Credit Union et al Page 2 [1] Two groups of defendants apply to have the plaintiffs secure legal costs of the proceedings, failing which they ask that the action be stayed. The first group is the District of Maple Ridge, the City of Port Coquitlam, Jeff Yip and Tony Chong, (the Municipal Group ), while the second group comprises the defendants Simpson, Penny & Keenleyside Appraisals Limited, Canamera Appraisal Group Inc., Reilly and Erho (the Appraisal Group ). [2] Mr. Dick and R.D. Backhoe Services are self-represented. While I may say he or they in describing the plaintiffs, it does appear that the corporate plaintiff is Mr. Dick s alter ego. [3] The plaintiffs put forward a complicated conspiracy claim wherein they allege they have been unlawfully deprived of various lands they once owned, and they claim damages. [4] Some of those claims have already been dismissed. For instance, the claim against Vancouver City Savings Union (VanCity), Stubbs, Grant, Citizens Bank of Canada, and Westminster Savings Credit Union was dismissed by Master Groves (as he then was) on March 21, 2005. The court ruled the issues raised by the plaintiffs were issues that should have been raised in the foreclosure proceedings (default on the mortgages, sale orders, court approval of the sale of the lands, and current market values) and therefore the plaintiffs' claims against the defendants were barred by the principle of res judicata. On October 14, 2005, I dismissed the claims against Damax Consultants Ltd. and David Laird as the pleadings against them did not disclose a cause of action.

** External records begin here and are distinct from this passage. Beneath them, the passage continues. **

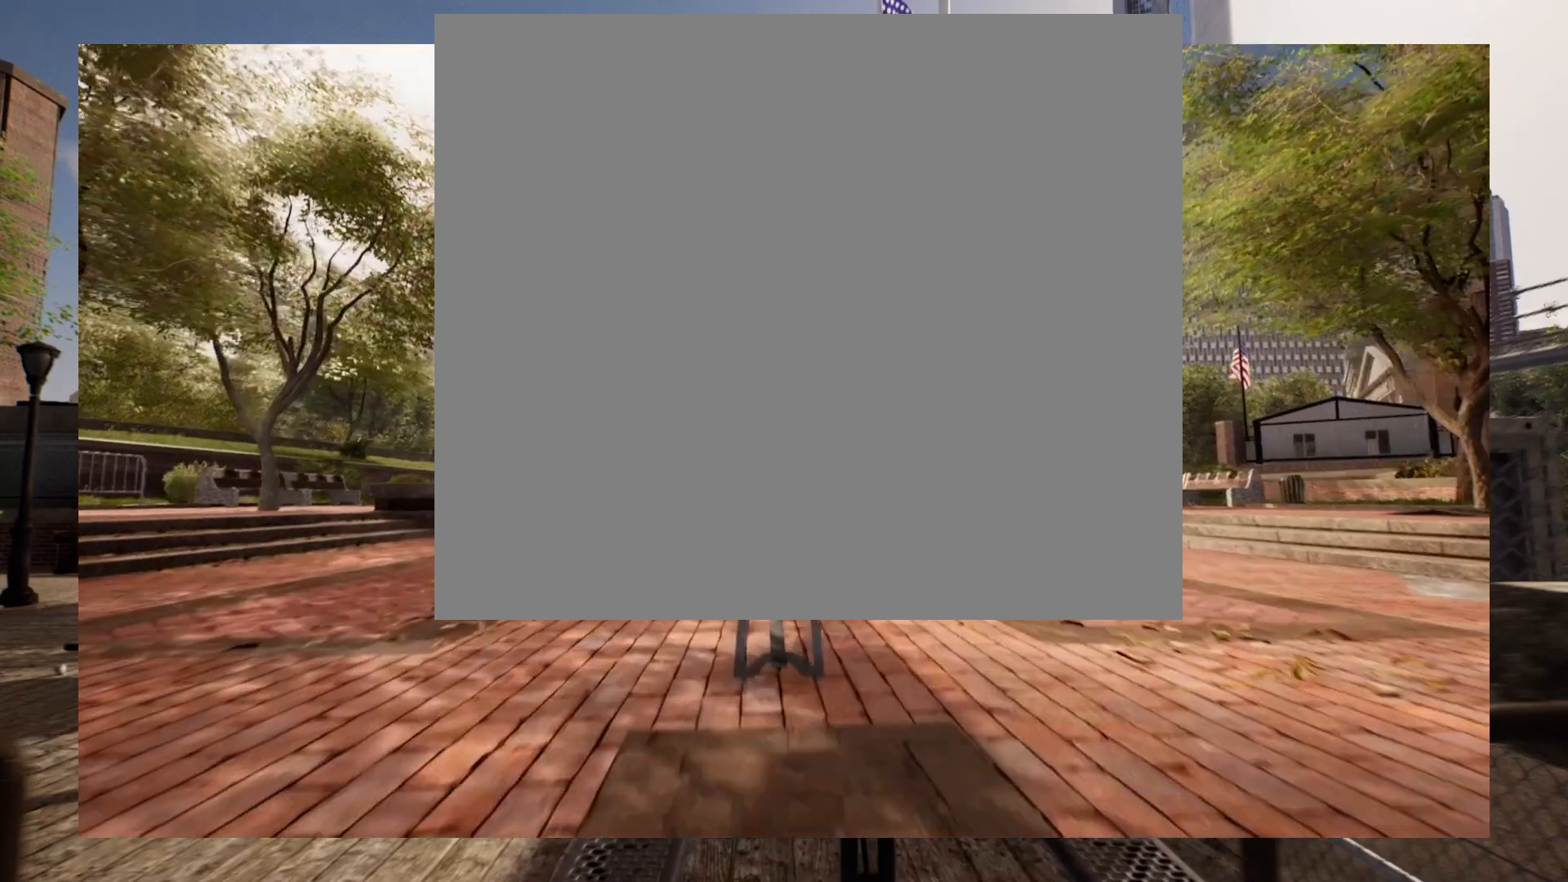
Gameplay with a controller (Xbox layout); each line is a JSON object with the inputs held at the frame after it. "events" lists button and stick changes between this image and that frame as [ms after this image, input, new state], when the widget could be followed in between.
{"buttons": [], "left_stick": "center", "right_stick": "right", "events": [[100, "right_stick", "right"]]}
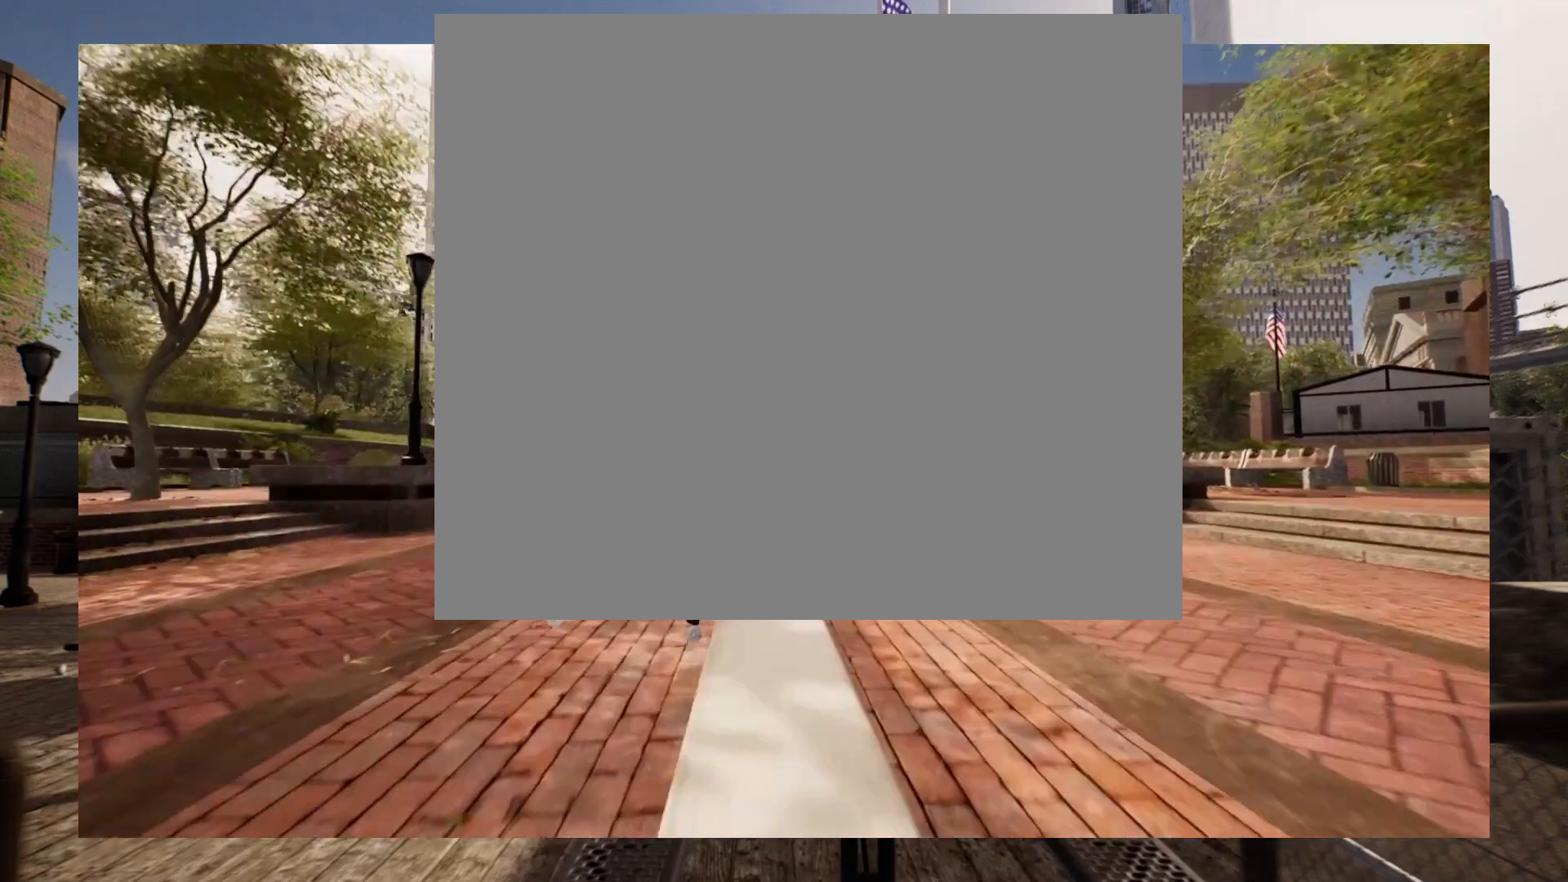
{"buttons": [], "left_stick": "center", "right_stick": "right", "events": []}
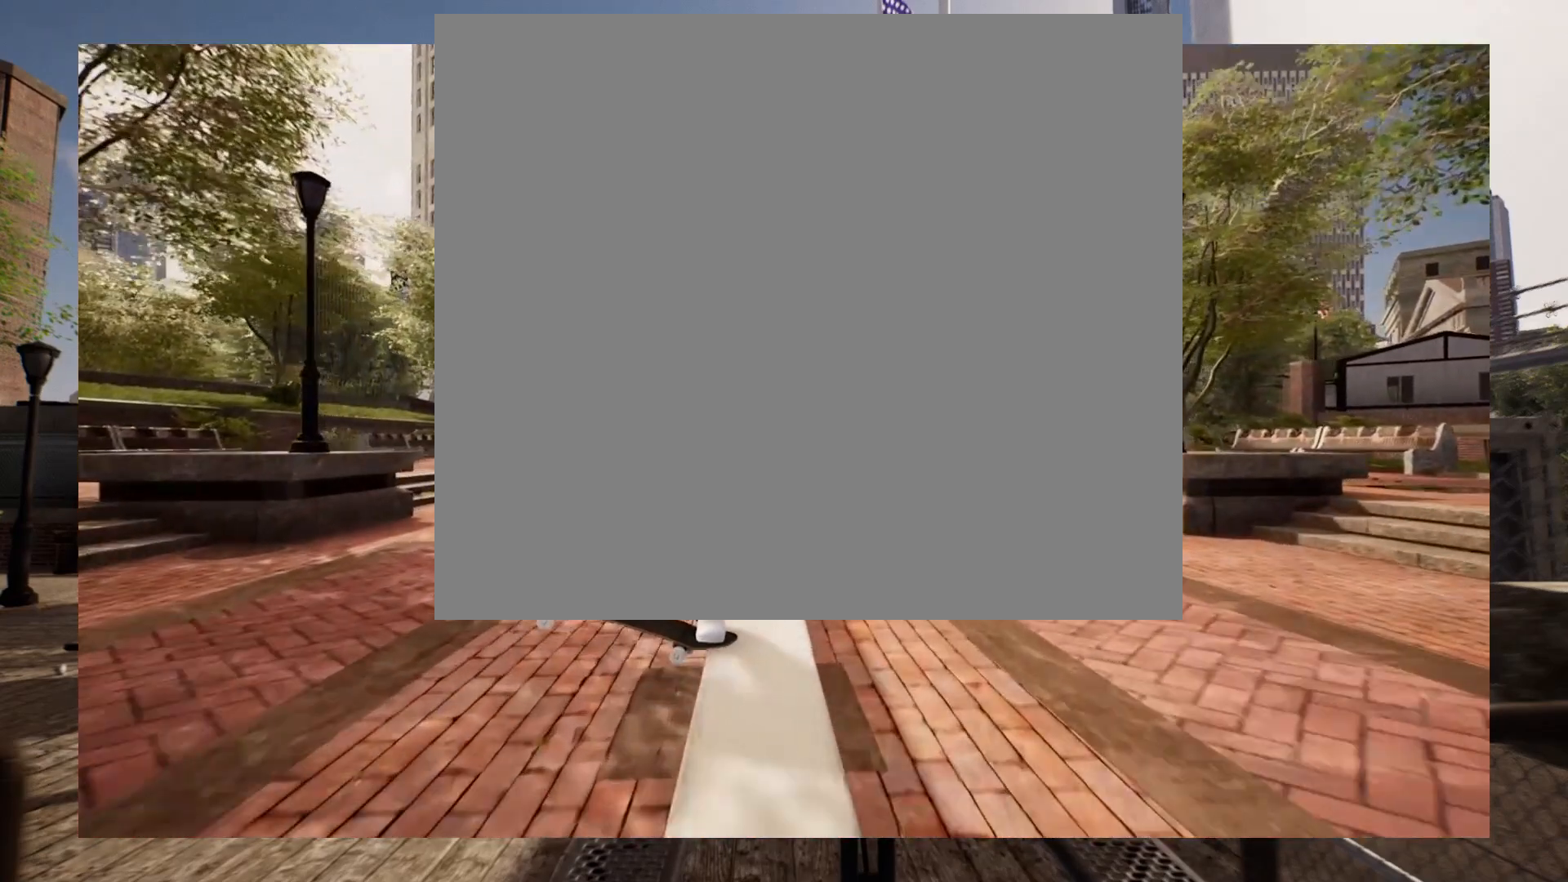
{"buttons": [], "left_stick": "center", "right_stick": "right", "events": []}
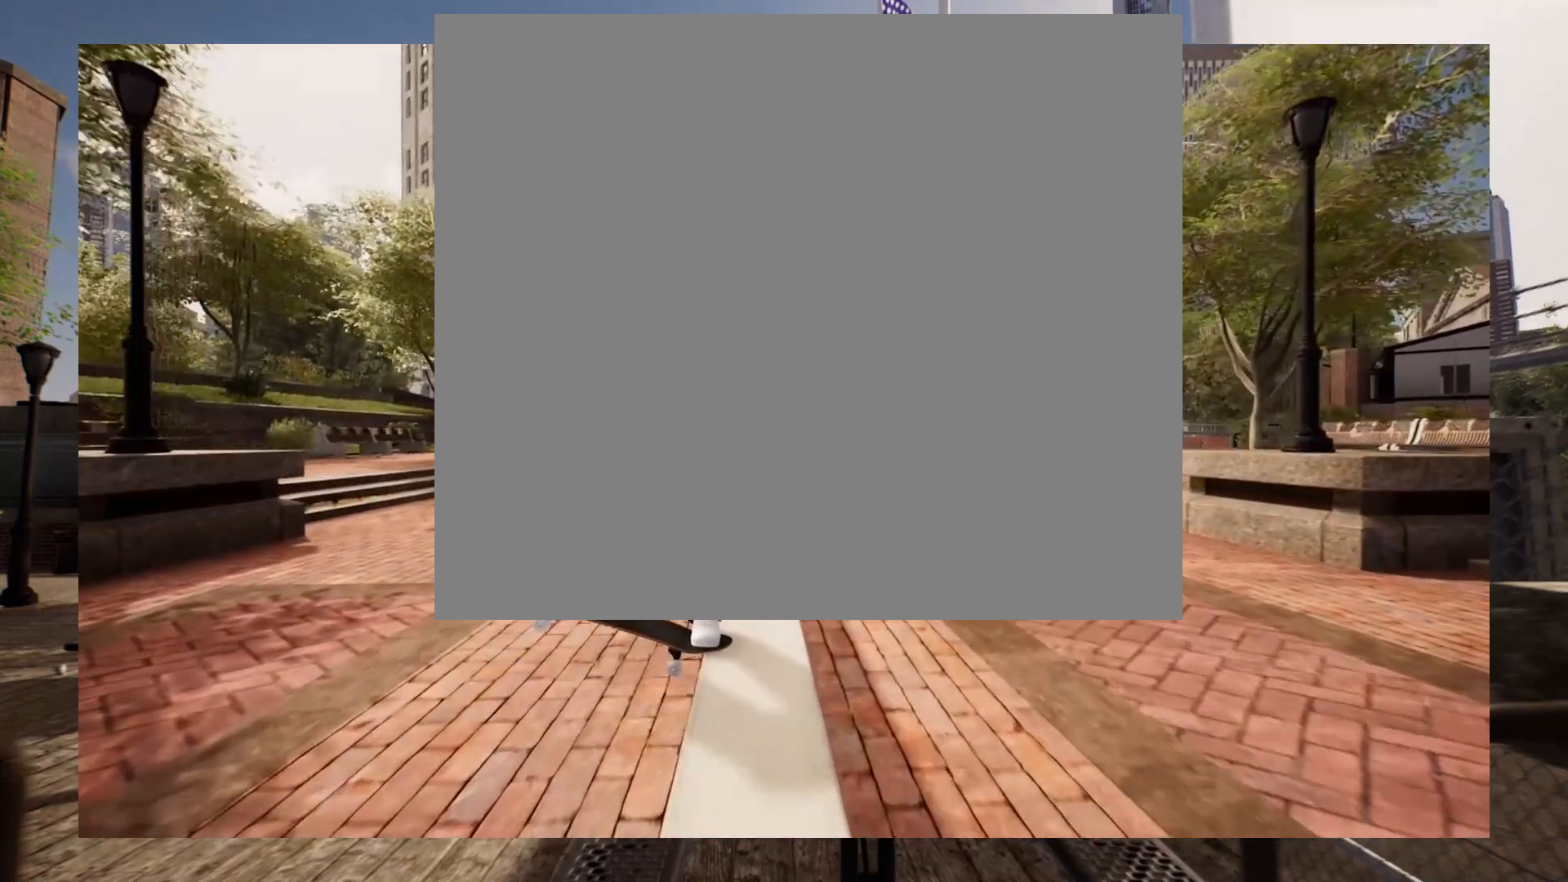
{"buttons": [], "left_stick": "center", "right_stick": "right", "events": []}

Credit Union et al Page 3 [5] Mr. Dick attended in person with his son. After counsel had made their submissions and provided copies of their submissions and case law to Mr. Dick, I asked Mr. Dick to respond. He gave various explanations, most of which repeated the claim that he had been wrongfully deprived of his lands, and none of which went to the legal issues raised by counsel. [5] I carefully explained to Mr. Dick that I would give him 14 days to make any written response he wished regarding the application for security for costs and what the outcome might be should he fail to respond. [6] I have not received any written response from Mr. Dick. However on a recent review of the court file I found a number of affidavits (numbered 4, 6,7,8,9 and 10 and all sworn November 14, 2005) some of which are said to be the response to demands for particulars from various defendants. Where they are relevant, I have considered them. For the most part, however, they add little, and in some cases the documents appended to the affidavits appear to contradict the assertions in the affidavits. [7] I am therefore giving my reasons on the application by the applicant defendants. A SUMMARY OF EVENTS ALLEGED IN THE STATEMENT OF CLAIM [8] The statement of claim runs 204 paragraphs and has attached to it copies of many documents. Many are illegible. The statement of claim alleges that Mr. Dick

Credit Union et al Page 4 was seeking to develop five parcels of land, one in Port Coquitlam and four in Maple Ridge. [9] He alleges the actions of the various defendants resulted in him losing his lands and sustaining economic loss. [10] The Port Coquitlam property was located at 1843 Mary Hill Road (the Mary Hill Property ). The plaintiffs say they entered a joint venture to develop the property with the owners, the Hundals, in 1996. Potentially it may have been a nine or ten lot development. [11] In January 1997 Mr. Dick bought a three-acre property at Gilker Hill Road in Maple Ridge (the Gilker Hill Property ) with a mortgage from Westminster Savings. [12] In 1990 Mr. Dick bought a two-acre property on 236th Street in Maple Ridge and in February 1997 Mr. Dick bought the adjacent two acres with funding from Westminster Savings. The four acres assembled on 236th Street in Maple Ridge I will call the 236th Street Property. [13] In 1997 development site reviews were obtained for the three properties. [14] In July 1997 Westminster Savings, who had been the plaintiffs principal underwriters, said they would not underwrite the Mary Hill development and the plaintiffs then turned to VanCity Savings Credit Union ( VanCity ) seeking $1,000,000 in funding.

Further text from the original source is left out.